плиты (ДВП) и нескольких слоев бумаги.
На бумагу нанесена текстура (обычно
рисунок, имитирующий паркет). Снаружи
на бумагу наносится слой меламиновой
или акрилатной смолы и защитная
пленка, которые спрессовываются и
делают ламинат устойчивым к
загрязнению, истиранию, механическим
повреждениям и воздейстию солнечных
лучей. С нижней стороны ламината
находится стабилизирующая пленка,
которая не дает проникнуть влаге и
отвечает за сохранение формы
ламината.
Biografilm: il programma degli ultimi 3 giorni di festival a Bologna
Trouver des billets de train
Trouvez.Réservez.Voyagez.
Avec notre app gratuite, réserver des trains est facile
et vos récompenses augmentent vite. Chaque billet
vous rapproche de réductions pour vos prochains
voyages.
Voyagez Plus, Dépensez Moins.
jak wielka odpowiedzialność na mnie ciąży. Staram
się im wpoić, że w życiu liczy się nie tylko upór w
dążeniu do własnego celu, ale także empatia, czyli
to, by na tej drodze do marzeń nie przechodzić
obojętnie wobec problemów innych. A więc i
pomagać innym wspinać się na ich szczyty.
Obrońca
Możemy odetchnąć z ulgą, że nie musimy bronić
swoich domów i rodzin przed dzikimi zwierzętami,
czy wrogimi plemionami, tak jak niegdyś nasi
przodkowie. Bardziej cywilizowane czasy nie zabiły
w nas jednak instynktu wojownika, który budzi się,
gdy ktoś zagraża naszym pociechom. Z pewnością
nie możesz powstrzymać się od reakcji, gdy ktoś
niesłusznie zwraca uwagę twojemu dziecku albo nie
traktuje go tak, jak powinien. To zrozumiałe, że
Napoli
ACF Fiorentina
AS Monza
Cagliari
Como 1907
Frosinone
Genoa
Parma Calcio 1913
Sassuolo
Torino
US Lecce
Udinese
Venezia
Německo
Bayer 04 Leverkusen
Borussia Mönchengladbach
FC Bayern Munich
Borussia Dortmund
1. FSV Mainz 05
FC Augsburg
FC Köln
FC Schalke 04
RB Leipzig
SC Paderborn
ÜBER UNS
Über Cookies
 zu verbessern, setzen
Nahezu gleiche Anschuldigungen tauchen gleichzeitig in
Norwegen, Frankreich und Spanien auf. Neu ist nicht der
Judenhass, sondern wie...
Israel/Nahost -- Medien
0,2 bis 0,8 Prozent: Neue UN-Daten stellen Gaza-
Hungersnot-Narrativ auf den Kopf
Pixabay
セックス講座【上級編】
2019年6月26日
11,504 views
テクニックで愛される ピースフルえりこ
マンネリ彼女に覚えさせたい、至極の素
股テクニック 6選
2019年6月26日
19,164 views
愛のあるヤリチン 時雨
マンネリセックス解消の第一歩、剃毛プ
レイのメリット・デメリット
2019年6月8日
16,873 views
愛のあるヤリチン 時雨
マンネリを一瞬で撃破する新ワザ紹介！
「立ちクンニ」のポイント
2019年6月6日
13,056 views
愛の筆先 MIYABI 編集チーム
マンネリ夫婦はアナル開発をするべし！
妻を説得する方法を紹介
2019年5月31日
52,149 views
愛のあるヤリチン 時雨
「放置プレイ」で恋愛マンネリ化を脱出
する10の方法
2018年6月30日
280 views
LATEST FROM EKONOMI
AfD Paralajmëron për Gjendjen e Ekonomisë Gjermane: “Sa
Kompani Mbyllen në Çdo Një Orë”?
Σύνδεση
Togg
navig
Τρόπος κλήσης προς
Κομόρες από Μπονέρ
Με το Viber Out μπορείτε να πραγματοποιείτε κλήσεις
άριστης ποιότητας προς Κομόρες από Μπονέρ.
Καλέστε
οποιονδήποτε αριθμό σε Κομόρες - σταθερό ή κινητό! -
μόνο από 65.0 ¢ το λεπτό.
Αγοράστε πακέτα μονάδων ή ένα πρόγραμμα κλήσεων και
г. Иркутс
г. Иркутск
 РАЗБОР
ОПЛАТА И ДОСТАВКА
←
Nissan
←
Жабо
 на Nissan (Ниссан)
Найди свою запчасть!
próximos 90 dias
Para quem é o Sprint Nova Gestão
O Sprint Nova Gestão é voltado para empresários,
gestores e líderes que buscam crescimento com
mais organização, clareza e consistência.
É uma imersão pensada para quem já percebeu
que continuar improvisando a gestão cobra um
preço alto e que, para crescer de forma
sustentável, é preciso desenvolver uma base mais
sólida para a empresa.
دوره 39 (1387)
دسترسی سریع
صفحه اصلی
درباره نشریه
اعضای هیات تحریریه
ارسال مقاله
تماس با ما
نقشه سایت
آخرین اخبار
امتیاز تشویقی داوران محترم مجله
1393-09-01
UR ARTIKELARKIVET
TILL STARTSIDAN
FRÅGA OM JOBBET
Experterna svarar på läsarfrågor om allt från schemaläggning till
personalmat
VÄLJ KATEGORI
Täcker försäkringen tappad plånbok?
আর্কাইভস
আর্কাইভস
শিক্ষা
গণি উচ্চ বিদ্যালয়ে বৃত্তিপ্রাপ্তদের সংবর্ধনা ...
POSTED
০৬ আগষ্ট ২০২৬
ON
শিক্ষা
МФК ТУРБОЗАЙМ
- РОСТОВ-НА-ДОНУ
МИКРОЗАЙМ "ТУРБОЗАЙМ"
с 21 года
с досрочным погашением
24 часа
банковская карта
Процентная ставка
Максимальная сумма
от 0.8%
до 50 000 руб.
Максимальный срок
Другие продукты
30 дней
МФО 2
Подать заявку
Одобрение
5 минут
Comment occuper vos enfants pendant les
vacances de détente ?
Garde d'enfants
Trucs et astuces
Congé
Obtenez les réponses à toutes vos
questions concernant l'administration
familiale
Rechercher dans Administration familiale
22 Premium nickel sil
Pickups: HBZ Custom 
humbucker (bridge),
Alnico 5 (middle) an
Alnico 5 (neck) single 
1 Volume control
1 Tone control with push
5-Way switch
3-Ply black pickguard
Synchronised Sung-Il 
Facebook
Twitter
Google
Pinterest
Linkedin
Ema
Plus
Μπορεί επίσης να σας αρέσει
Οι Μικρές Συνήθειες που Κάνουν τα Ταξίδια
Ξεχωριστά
────
→ What you will do
Write the line containing "০৬ আগষ্ট ২০২৬" and all the lines after it out again, word for word, through the end of the material, and nothing besides.

→ Response below
০৬ আগষ্ট ২০২৬
ON
শিক্ষা
МФК ТУРБОЗАЙМ
- РОСТОВ-НА-ДОНУ
МИКРОЗАЙМ "ТУРБОЗАЙМ"
с 21 года
с досрочным погашением
24 часа
банковская карта
Процентная ставка
Максимальная сумма
от 0.8%
до 50 000 руб.
Максимальный срок
Другие продукты
30 дней
МФО 2
Подать заявку
Одобрение
5 минут
Comment occuper vos enfants pendant les
vacances de détente ?
Garde d'enfants
Trucs et astuces
Congé
Obtenez les réponses à toutes vos
questions concernant l'administration
familiale
Rechercher dans Administration familiale
22 Premium nickel sil
Pickups: HBZ Custom 
humbucker (bridge),
Alnico 5 (middle) an
Alnico 5 (neck) single 
1 Volume control
1 Tone control with push
5-Way switch
3-Ply black pickguard
Synchronised Sung-Il 
Facebook
Twitter
Google
Pinterest
Linkedin
Ema
Plus
Μπορεί επίσης να σας αρέσει
Οι Μικρές Συνήθειες που Κάνουν τα Ταξίδια
Ξεχωριστά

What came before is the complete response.